Vers la fin du mois d'avril 1844, je revins à Rouen pour dire adieu à Flaubert, car mes préparatifs de départ étaient faits, et je n'allais pas tarder à me mettre en route. Pendant le court séjour que je fis près de lui, nous allâmes visiter ensemble une propriété que son père désirait acheter; c'était la maison de Croisset, où il a passé une partie de sa vie et où il est mort. Il était attristé de mon absence prochaine; il allait rester seul; Alfred Le Poitevin était à Paris; Louis Bouilhet n'était pas encore entré dans son existence, où il devait occuper tant de place; ses anciens camarades de collège demeurés à Rouen ne lui plaisaient guère, et il ne faisait rien pour les attirer. Un autre sentiment se mêlait à ses regrets, sentiment naturel et qu'il éprouva avec une extrême intensité : il jalousait mon indépendance et se désespérait de ne pas venir avec moi. Il me disait : « Es-tu heureux! tu vas voir Sardes, Éphèse, Constantinople, Rome, et je vais rester ici à boire de la tisane, à entendre parler du droit de visite et à regarder pousser l'herbe du jardin! Si j'osais, je volerais mon père, je partirais avec toi et nous irions aux Indes. Je mourrai sans avoir vu Bénarès, et c'est là une infortune que les bourgeois ne comprendront jamais. » Je n'essayais pas .de le calmer, mais je lui disais : « Plus tard, je ferai d'autres voyages, et nous les ferons ensemble. » Je portais à cette époque une bague de la renaissance, qui était un camée représentant un satyre. Je la donnai à Gustave, qui me donna une chevalière avec mon chiffre et une devise. Nous échangions nos anneaux; c'était en quelque sorte des

fiançailles intellectuelles qui jamais n'ont été frappées de divorce. La route où nous avons marché n'est pas la même, le but que nous avons poursuivi n'a rien de semblable; jamais la pensée ne m'est venue de me hausser jusqu'à me comparer à Flaubert et jamais je ne me suis permis de discuter sa supériorité; mais dans toutes les circonstances de la vie banale, de la vie militante, de la vie littéraire où nous avons eu besoin l'un de l'autre, nous nous sommes trouvés prêts à nous démontrer que rien n'avait affaibli notre vieille amitié. J'ai admiré Flaubert passionnément; j'aimais sa gloire; elle suffisait à mon ambition, et les applaudissemens qui accueillaient ses livres ont été une des plus fortes jouissances de ma vie.

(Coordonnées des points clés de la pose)

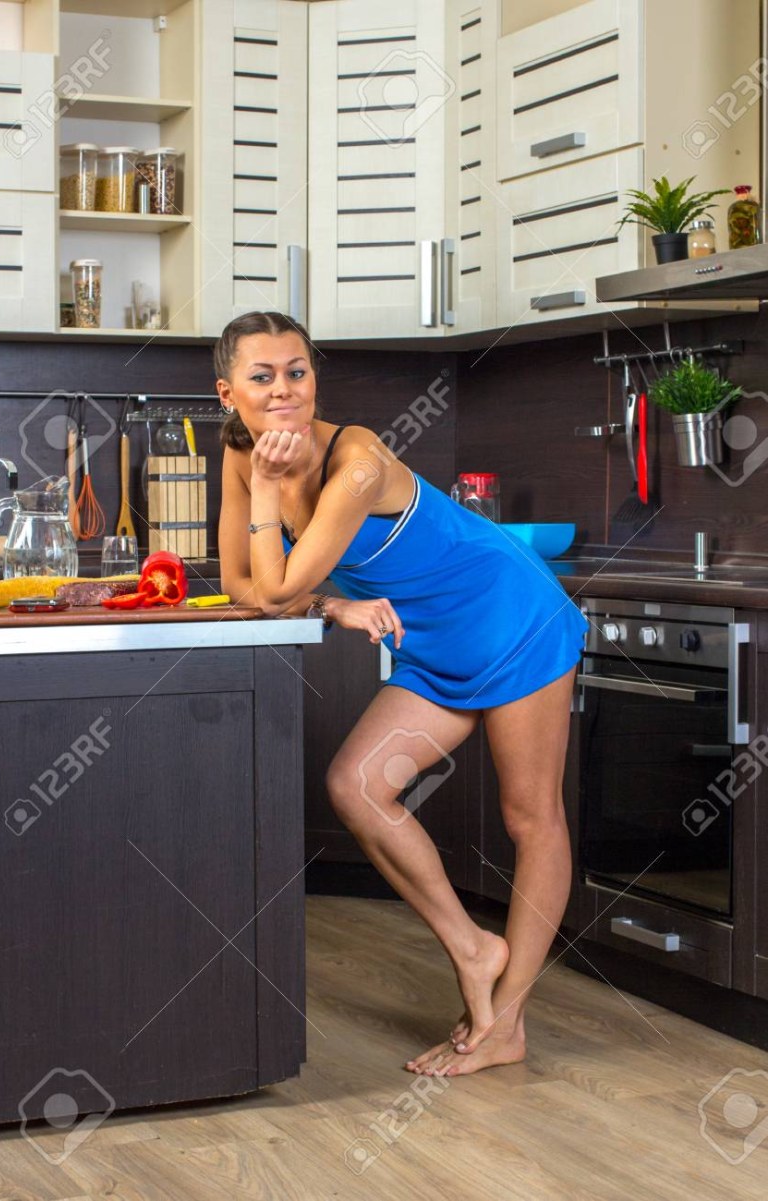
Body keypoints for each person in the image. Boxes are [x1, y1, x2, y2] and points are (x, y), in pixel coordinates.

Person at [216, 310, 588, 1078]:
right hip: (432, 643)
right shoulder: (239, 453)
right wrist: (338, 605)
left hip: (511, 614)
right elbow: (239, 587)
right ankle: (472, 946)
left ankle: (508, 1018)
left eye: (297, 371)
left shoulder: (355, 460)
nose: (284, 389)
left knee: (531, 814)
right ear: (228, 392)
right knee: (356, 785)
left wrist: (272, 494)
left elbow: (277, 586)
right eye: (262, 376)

◆ Consigne ◆
Reproduisez sans rien changer le passage du texte sur Flaubert qui s'ouvre sur les mots contenant « fiançailles intellectuelles qui » et se termine par « jouissances de ma vie. ». La liste n'est d'aucune utilité ici.

◆ Corrigé ◆
fiançailles intellectuelles qui jamais n'ont été frappées de divorce. La route où nous avons marché n'est pas la même, le but que nous avons poursuivi n'a rien de semblable; jamais la pensée ne m'est venue de me hausser jusqu'à me comparer à Flaubert et jamais je ne me suis permis de discuter sa supériorité; mais dans toutes les circonstances de la vie banale, de la vie militante, de la vie littéraire où nous avons eu besoin l'un de l'autre, nous nous sommes trouvés prêts à nous démontrer que rien n'avait affaibli notre vieille amitié. J'ai admiré Flaubert passionnément; j'aimais sa gloire; elle suffisait à mon ambition, et les applaudissemens qui accueillaient ses livres ont été une des plus fortes jouissances de ma vie.